Janus Henderson Group plc (NYSE:JHG)’s management commented on its recent performance during the Q2 2024 earnings call: Here is what they said:
“Investment performance is consistently solid. We believe 63% of assets beating with benchmarks on a 1, 3, 5 and 10-year basis. Assets under management increased 3% to $361.4 billion, which is the highest quarterly AUM figure in over two years and 12% higher compared to a year ago. Net flows were positive $1.7 billion, improvement in net flows came from our intermediary channel and the institutional channel, which benefited from over 10 distinct mandate funding ranging from $100 million to $400 million, illustrating our efforts to grow a broad range of client sizes for our institutional business. We are encouraged by the net inflows in the quarter, recall that we previously said that intermittent quarters of neutral to positive net flows would be an indication that our strategic plan is starting to bear fruit.

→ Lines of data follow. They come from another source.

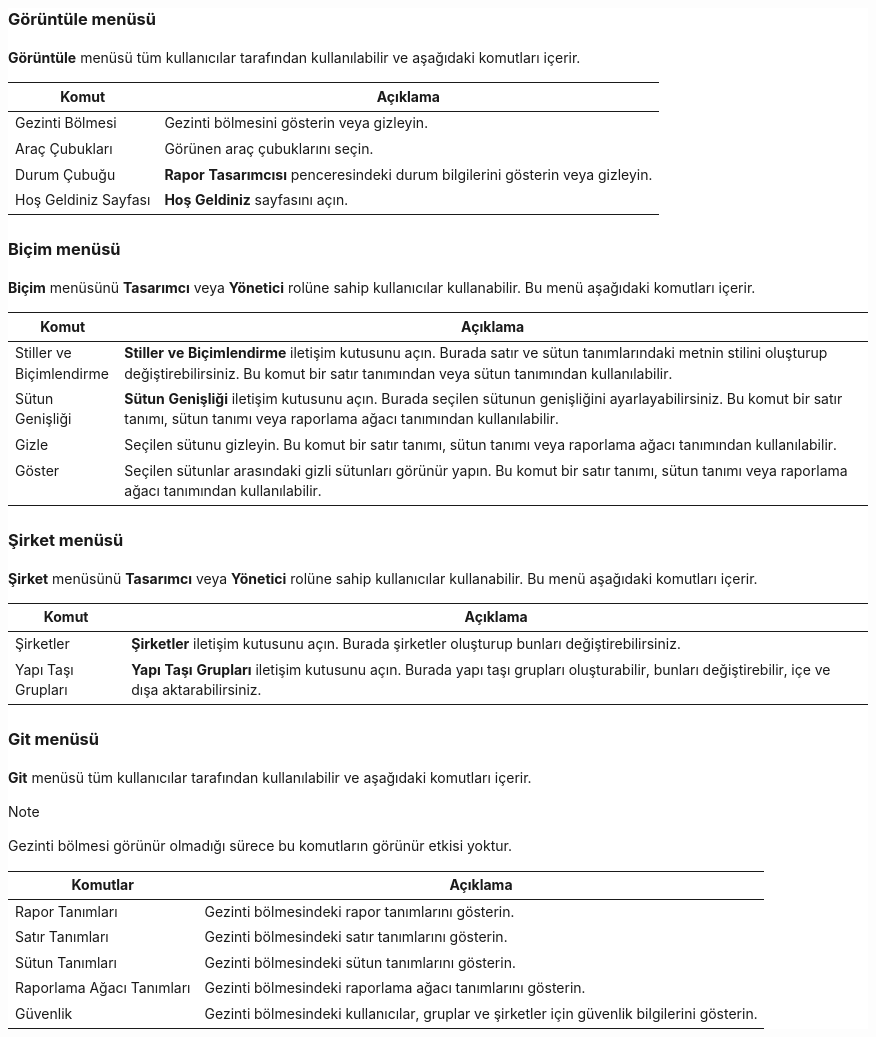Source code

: ### <a name="view-menu"></a>Görüntüle menüsü

**Görüntüle** menüsü tüm kullanıcılar tarafından kullanılabilir ve aşağıdaki komutları içerir.

| Komut         | Açıklama                                                            |
|-----------------|------------------------------------------------------------------------|
| Gezinti Bölmesi | Gezinti bölmesini gösterin veya gizleyin.                                      |
| Araç Çubukları        | Görünen araç çubuklarını seçin.                                  |
| Durum Çubuğu      | **Rapor Tasarımcısı** penceresindeki durum bilgilerini gösterin veya gizleyin. |
| Hoş Geldiniz Sayfası    | **Hoş Geldiniz** sayfasını açın.                                             |

### <a name="format-menu"></a>Biçim menüsü

**Biçim** menüsünü **Tasarımcı** veya **Yönetici** rolüne sahip kullanıcılar kullanabilir. Bu menü aşağıdaki komutları içerir.

| Komut               | Açıklama |
|-----------------------|-------------|
| Stiller ve Biçimlendirme | **Stiller ve Biçimlendirme** iletişim kutusunu açın. Burada satır ve sütun tanımlarındaki metnin stilini oluşturup değiştirebilirsiniz. Bu komut bir satır tanımından veya sütun tanımından kullanılabilir. |
| Sütun Genişliği          | **Sütun Genişliği** iletişim kutusunu açın. Burada seçilen sütunun genişliğini ayarlayabilirsiniz. Bu komut bir satır tanımı, sütun tanımı veya raporlama ağacı tanımından kullanılabilir. |
| Gizle                  | Seçilen sütunu gizleyin. Bu komut bir satır tanımı, sütun tanımı veya raporlama ağacı tanımından kullanılabilir. |
| Göster                | Seçilen sütunlar arasındaki gizli sütunları görünür yapın. Bu komut bir satır tanımı, sütun tanımı veya raporlama ağacı tanımından kullanılabilir. |

### <a name="company-menu"></a>Şirket menüsü

**Şirket** menüsünü **Tasarımcı** veya **Yönetici** rolüne sahip kullanıcılar kullanabilir. Bu menü aşağıdaki komutları içerir.

| Komut               | Açıklama                                                                                                            |
|-----------------------|------------------------------------------------------------------------------------------------------------------------|
| Şirketler             | **Şirketler** iletişim kutusunu açın. Burada şirketler oluşturup bunları değiştirebilirsiniz.                                          |
| Yapı Taşı Grupları | **Yapı Taşı Grupları** iletişim kutusunu açın. Burada yapı taşı grupları oluşturabilir, bunları değiştirebilir, içe ve dışa aktarabilirsiniz. |

### <a name="go-menu"></a>Git menüsü

**Git** menüsü tüm kullanıcılar tarafından kullanılabilir ve aşağıdaki komutları içerir.

> [!NOTE]
> Gezinti bölmesi görünür olmadığı sürece bu komutların görünür etkisi yoktur.

| Komutlar                   | Açıklama                                                                        |
|----------------------------|------------------------------------------------------------------------------------|
| Rapor Tanımları         | Gezinti bölmesindeki rapor tanımlarını gösterin.                                    |
| Satır Tanımları            | Gezinti bölmesindeki satır tanımlarını gösterin.                                       |
| Sütun Tanımları         | Gezinti bölmesindeki sütun tanımlarını gösterin.                                    |
| Raporlama Ağacı Tanımları | Gezinti bölmesindeki raporlama ağacı tanımlarını gösterin.                            |
| Güvenlik                   | Gezinti bölmesindeki kullanıcılar, gruplar ve şirketler için güvenlik bilgilerini gösterin. |
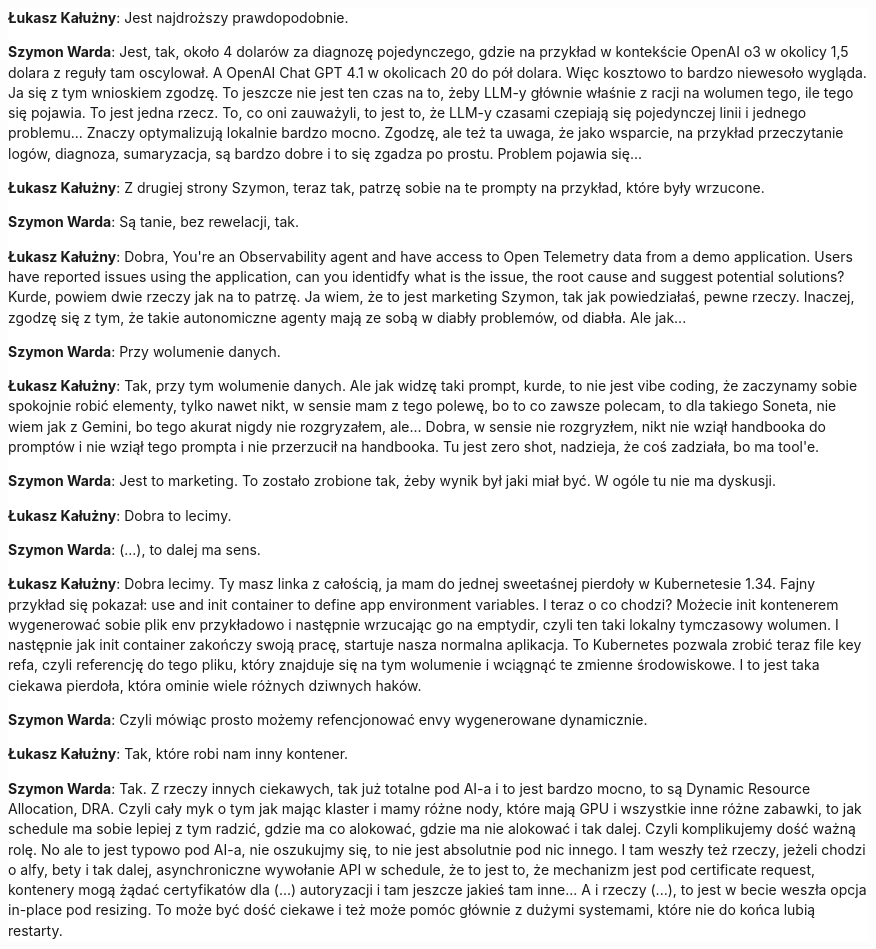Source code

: **Łukasz Kałużny**: Jest najdroższy prawdopodobnie.

**Szymon Warda**: Jest, tak, około 4 dolarów za diagnozę pojedynczego, gdzie na przykład w kontekście OpenAI o3 w okolicy 1,5 dolara z reguły tam oscylował. A OpenAI Chat GPT 4.1 w okolicach 20 do pół dolara. Więc kosztowo to bardzo niewesoło wygląda. Ja się z tym wnioskiem zgodzę. To jeszcze nie jest ten czas na to, żeby LLM-y głównie właśnie z racji na wolumen tego, ile tego się pojawia. To jest jedna rzecz. To, co oni zauważyli, to jest to, że LLM-y czasami czepiają się pojedynczej linii i jednego problemu... Znaczy optymalizują lokalnie bardzo mocno. Zgodzę, ale też ta uwaga, że jako wsparcie, na przykład przeczytanie logów, diagnoza, sumaryzacja, są bardzo dobre i to się zgadza po prostu. Problem pojawia się...

**Łukasz Kałużny**: Z drugiej strony Szymon, teraz tak, patrzę sobie na te prompty na przykład, które były wrzucone.

**Szymon Warda**: Są tanie, bez rewelacji, tak.

**Łukasz Kałużny**: Dobra, You're an Observability agent and have access to Open Telemetry data from a demo application. Users have reported issues using the application, can you identidfy what is the issue, the root cause and suggest potential solutions? Kurde, powiem dwie rzeczy jak na to patrzę. Ja wiem, że to jest marketing Szymon, tak jak powiedziałaś, pewne rzeczy. Inaczej, zgodzę się z tym, że takie autonomiczne agenty mają ze sobą w diabły problemów, od diabła. Ale jak...

**Szymon Warda**: Przy wolumenie danych.

**Łukasz Kałużny**: Tak, przy tym wolumenie danych. Ale jak widzę taki prompt, kurde, to nie jest vibe coding, że zaczynamy sobie spokojnie robić elementy, tylko nawet nikt, w sensie mam z tego polewę, bo to co zawsze polecam, to dla takiego Soneta, nie wiem jak z Gemini, bo tego akurat nigdy nie rozgryzałem, ale... Dobra, w sensie nie rozgryzłem, nikt nie wziął handbooka do promptów i nie wziął tego prompta i nie przerzucił na handbooka. Tu jest zero shot, nadzieja, że coś zadziała, bo ma tool'e.

**Szymon Warda**: Jest to marketing. To zostało zrobione tak, żeby wynik był jaki miał być. W ogóle tu nie ma dyskusji.

**Łukasz Kałużny**: Dobra to lecimy.

**Szymon Warda**: (...), to dalej ma sens.

**Łukasz Kałużny**: Dobra lecimy. Ty masz linka z całością, ja mam do jednej sweetaśnej pierdoły w Kubernetesie 1.34. Fajny przykład się pokazał: use and init container to define app environment variables. I teraz o co chodzi? Możecie init kontenerem wygenerować sobie plik env przykładowo i następnie wrzucając go na emptydir, czyli ten taki lokalny tymczasowy wolumen. I następnie jak init container zakończy swoją pracę, startuje nasza normalna aplikacja. To Kubernetes pozwala zrobić teraz file key refa, czyli referencję do tego pliku, który znajduje się na tym wolumenie i wciągnąć te zmienne środowiskowe. I to jest taka ciekawa pierdoła, która ominie wiele różnych dziwnych haków.

**Szymon Warda**: Czyli mówiąc prosto możemy refencjonować envy wygenerowane dynamicznie.

**Łukasz Kałużny**: Tak, które robi nam inny kontener.

**Szymon Warda**: Tak. Z rzeczy innych ciekawych, tak już totalne pod AI-a i to jest bardzo mocno, to są Dynamic Resource Allocation, DRA. Czyli cały myk o tym jak mając klaster i mamy różne nody, które mają GPU i wszystkie inne różne zabawki, to jak schedule ma sobie lepiej z tym radzić, gdzie ma co alokować, gdzie ma nie alokować i tak dalej. Czyli komplikujemy dość ważną rolę. No ale to jest typowo pod AI-a, nie oszukujmy się, to nie jest absolutnie pod nic innego. I tam weszły też rzeczy, jeżeli chodzi o alfy, bety i tak dalej, asynchroniczne wywołanie API w schedule, że to jest to, że mechanizm jest pod certificate request, kontenery mogą żądać certyfikatów dla (...) autoryzacji i tam jeszcze jakieś tam inne... A i rzeczy (...), to jest w becie weszła opcja in-place pod resizing. To może być dość ciekawe i też może pomóc głównie z dużymi systemami, które nie do końca lubią restarty.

Net inflows marked our second quarter out of the last six with positive flows, demonstrating tangible improvement toward our aspiration of delivering consistent organic growth over the long term. Our financial results remain solid, positive markets, net inflows, outperformance delivered by our investment teams plus expense management and increased productivity resulted in adjusted diluted EPS of $0.85, a 37% increase compared to the same period a year ago. Our financial performance and a strong balance sheet continue to provide us the flexibility to invest in the business, both organically and inorganically and return cash to shareholders. In summary, while there’s always work to do, the second quarter demonstrates we are squarely on the path to delivering consistent results for the long term.”